Le Praedicator pose son autre main sur celle du mourant, et ce dernier cligne des yeux avant d’être pris d’une violente quinte de toux. Les postillons retombent sur son buste, les caillots bleus fument en rongeant sa bure déjà trouée.
« Il y a des voix… tellement de voix… les entends-tu, Amel ? »
Combien de fois Ylius lui a-t-il posé cette question ? Et combien de fois le jeune homme a répondu à son maître qu’il n’entendait rien ? Le Praedicator contemple le vieillard, la gorge nouée, découvrant le corps difforme qui ressemble maintenant plus à la branche d’un arbre mort que la carcasse d’un homme qui portait autrefois son poids en équipement.
« Oui, ce sont celles de Ratellante, Olem, il appelle les siens, lorsque le temps est venu. »
C’est probablement ainsi qu’il faut prendre la chose. Peut-être que le vieillard va juste s’endormir et faire le rêve d’être accueilli auprès de son Seigneur, ou alors il va partir de ce monde avec cette certitude.
Le moine sourit.
« Je suis heureux de partir maintenant, Amel, je n’aimerais pas être à la place de ceux qui restent. »
Amel lève les yeux pour regarder le visage apaisé du vieillard. Il semble que le vieil homme voit bien au-delà du plafond de bois, derrière la toiture, derrière le plafond de la caverne et même au-dessus de la montagne.
Le Praedicator ne sait pas ce qu’il voit, mais ses lèvres se soulèvent lorsque le malade ferme les yeux. Il prend la main d’Olem, et la pose sur son torse, qui se gonfle faiblement.
« Je dois repartir m’occuper de ceux qui restent. Merci pour tout. »
Il se redresse et regarde le visage du vieil homme. Amel devine que les dernières braises de la vie d’Olem sont en train de se consumer. Il devrait rester jusqu’à ce qu’elles s’éteignent, ça serait la moindre des choses.
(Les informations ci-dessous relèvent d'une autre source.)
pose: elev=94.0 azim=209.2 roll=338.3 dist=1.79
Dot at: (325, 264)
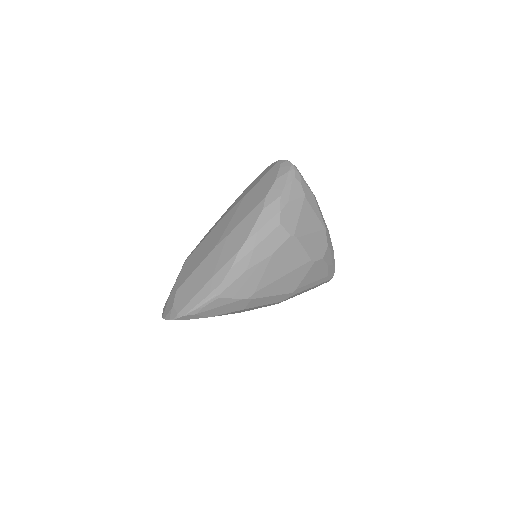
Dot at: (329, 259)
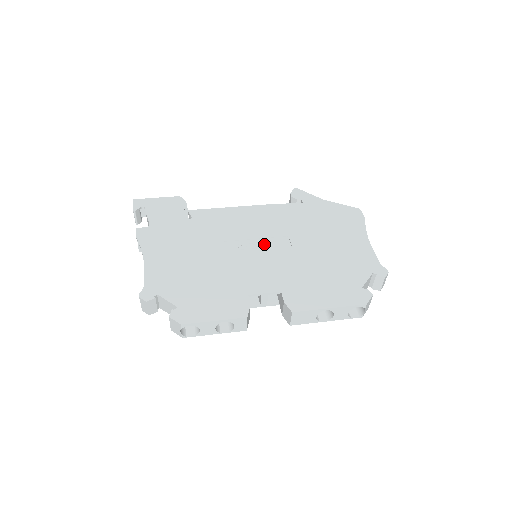
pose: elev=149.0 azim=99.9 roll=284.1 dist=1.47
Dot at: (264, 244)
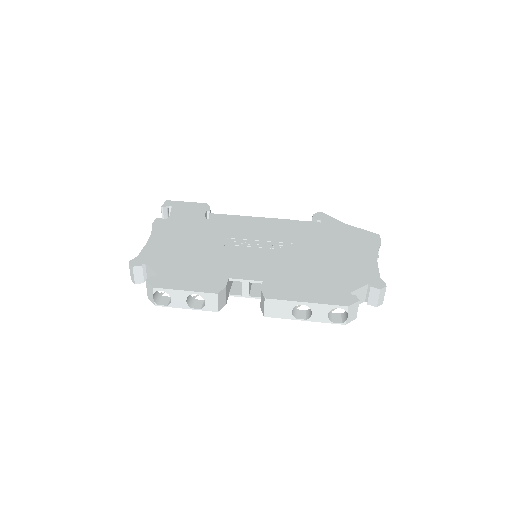
Dot at: (266, 245)
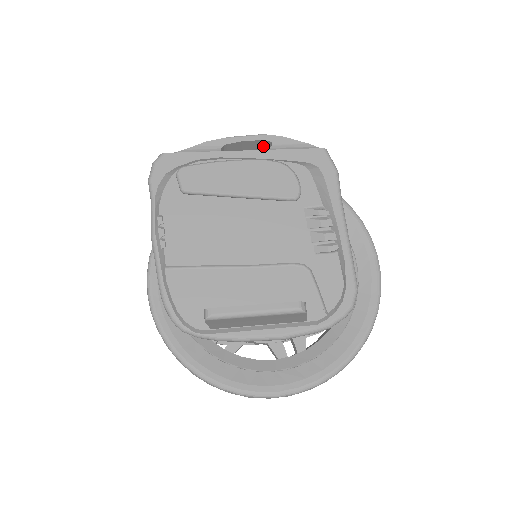
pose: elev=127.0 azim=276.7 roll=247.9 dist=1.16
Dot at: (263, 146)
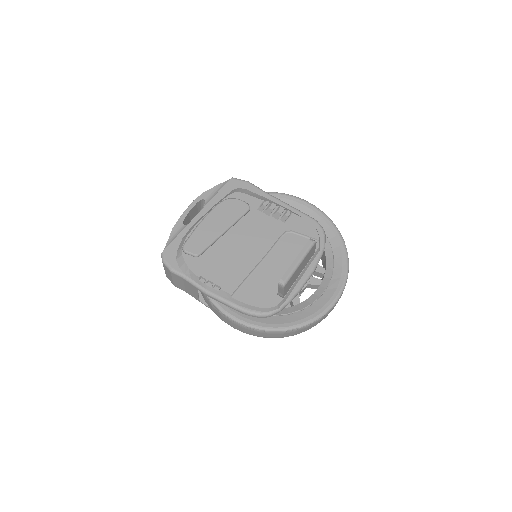
Dot at: (198, 206)
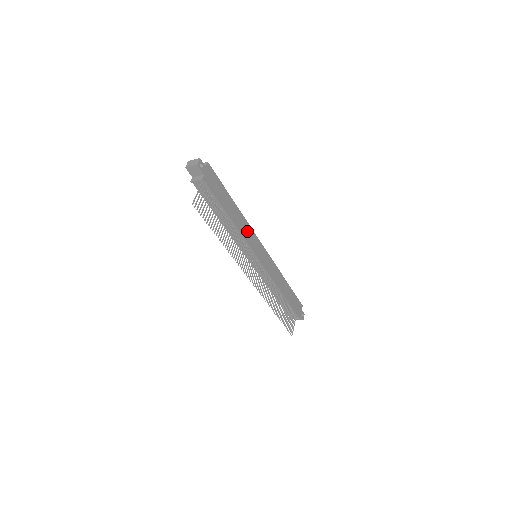
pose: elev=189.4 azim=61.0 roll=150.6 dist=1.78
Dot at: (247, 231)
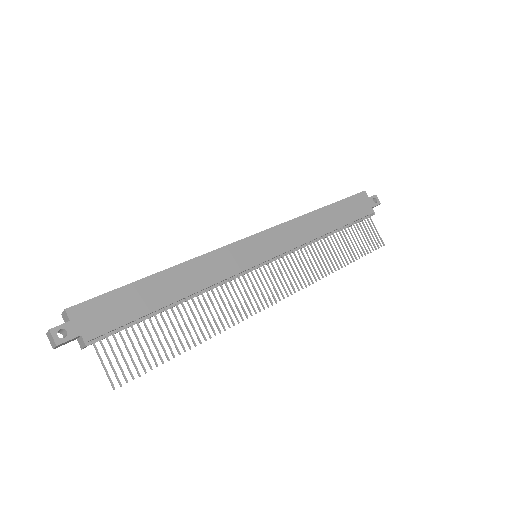
Dot at: (213, 266)
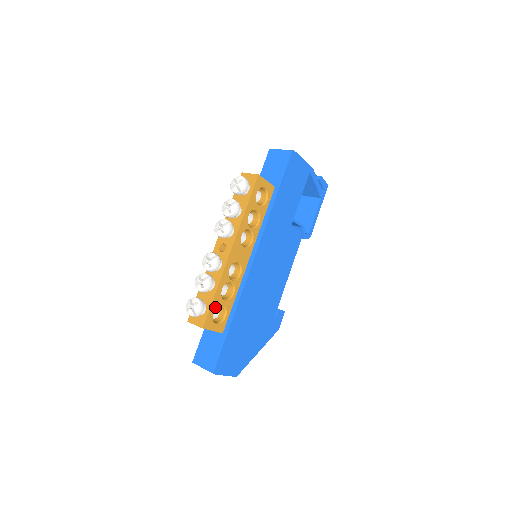
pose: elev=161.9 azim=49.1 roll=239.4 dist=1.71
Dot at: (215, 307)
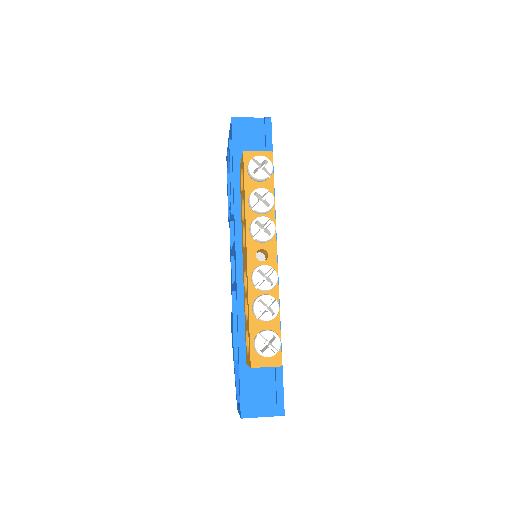
Dot at: occluded
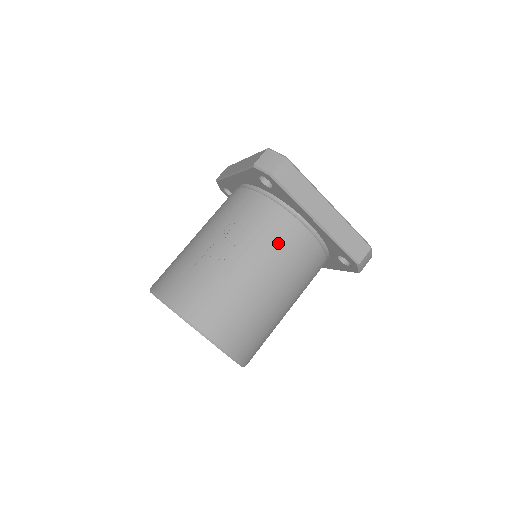
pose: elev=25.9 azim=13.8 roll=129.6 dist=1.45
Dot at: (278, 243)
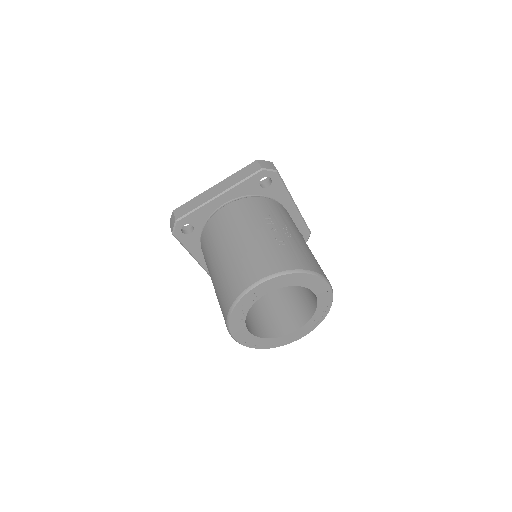
Dot at: (292, 221)
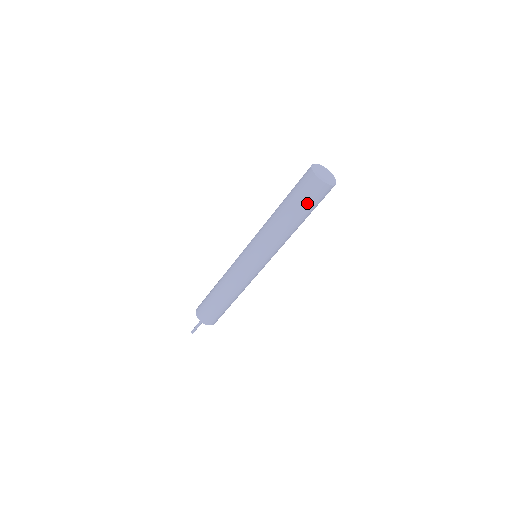
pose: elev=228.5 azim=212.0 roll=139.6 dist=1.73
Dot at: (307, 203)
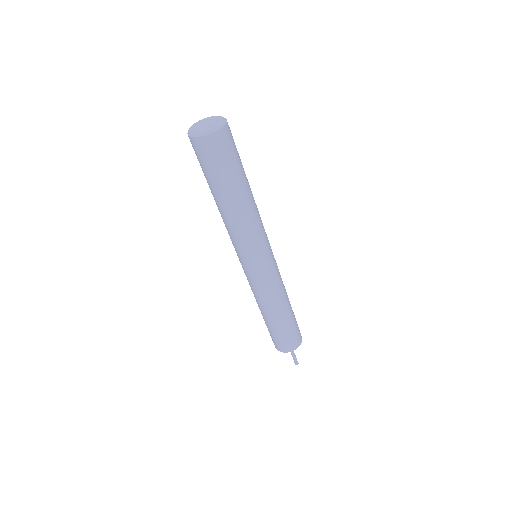
Dot at: (210, 172)
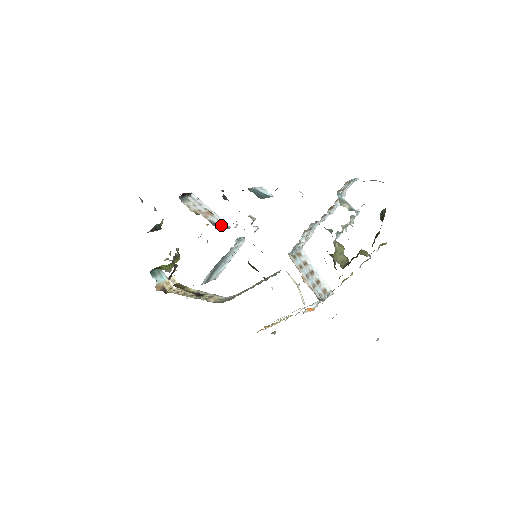
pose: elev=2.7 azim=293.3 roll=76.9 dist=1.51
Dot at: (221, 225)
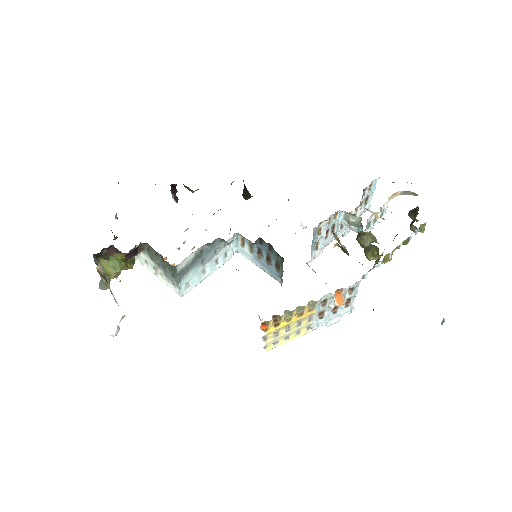
Dot at: occluded
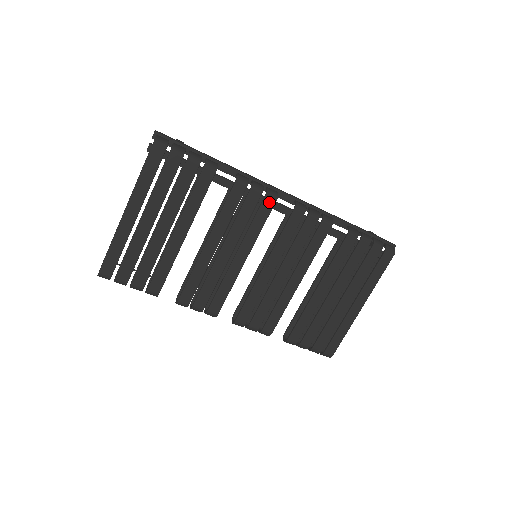
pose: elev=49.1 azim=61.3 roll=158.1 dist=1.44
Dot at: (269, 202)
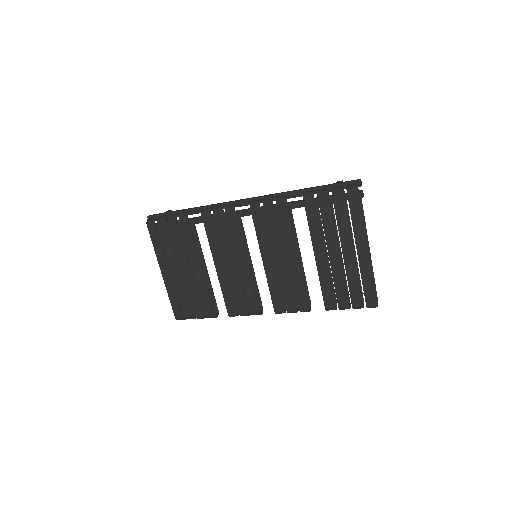
Dot at: (231, 215)
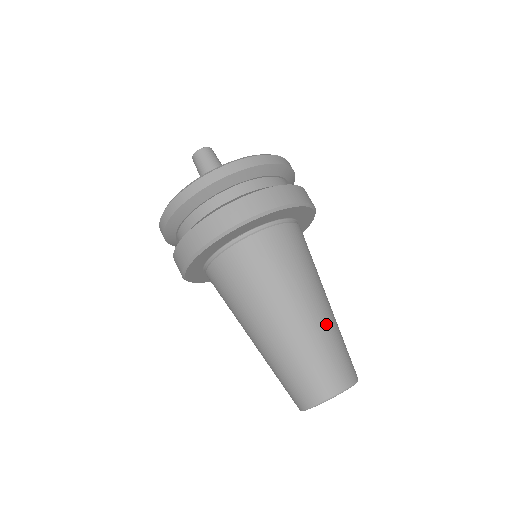
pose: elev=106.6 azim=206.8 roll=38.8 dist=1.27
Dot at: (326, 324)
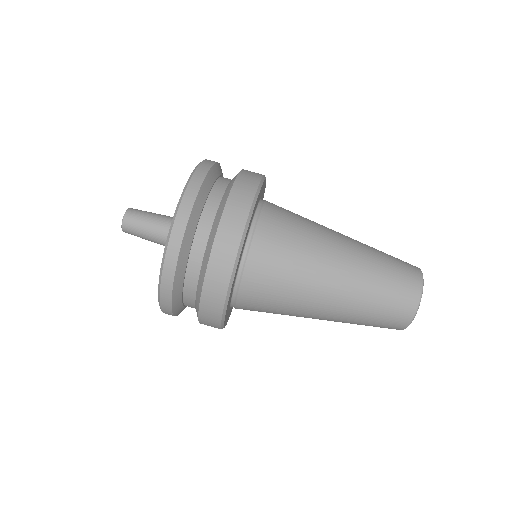
Dot at: (361, 276)
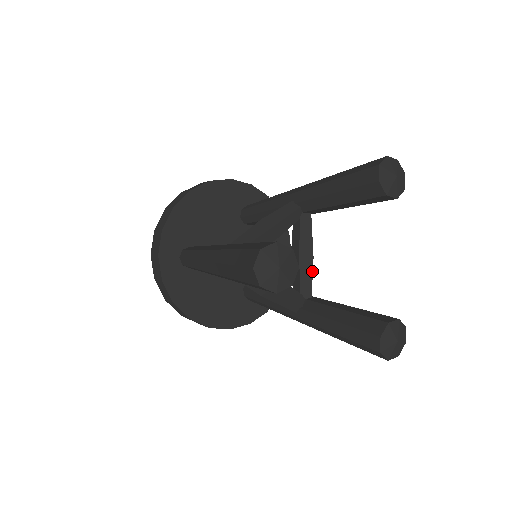
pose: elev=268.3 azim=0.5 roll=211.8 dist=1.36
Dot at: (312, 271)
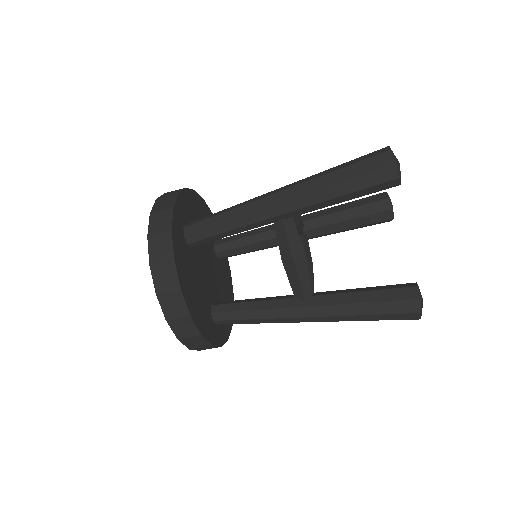
Dot at: (313, 275)
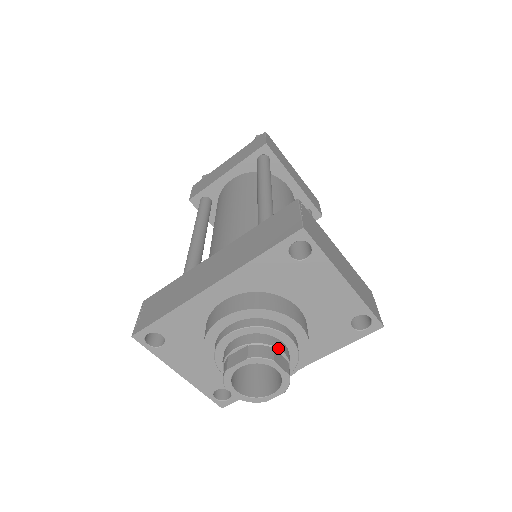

Mais… il sait que c’est par culpabilité des années d’absence qu’il veut se tenir aux côtés de cet homme. Sa place n’est pas à son chevet. Ses lèvres et les muscles de son visage tremblent, mais il les ignore lorsqu’il sort de la pièce, croise le regard du Praeceptor, qui choisit de ne pas remarquer les yeux rouges de son maître.
Ensemble, ils rejoignent le chœur, où seize membres de l’Ordre, tous engoncés dans leurs armures, se tiennent en rangs serrés.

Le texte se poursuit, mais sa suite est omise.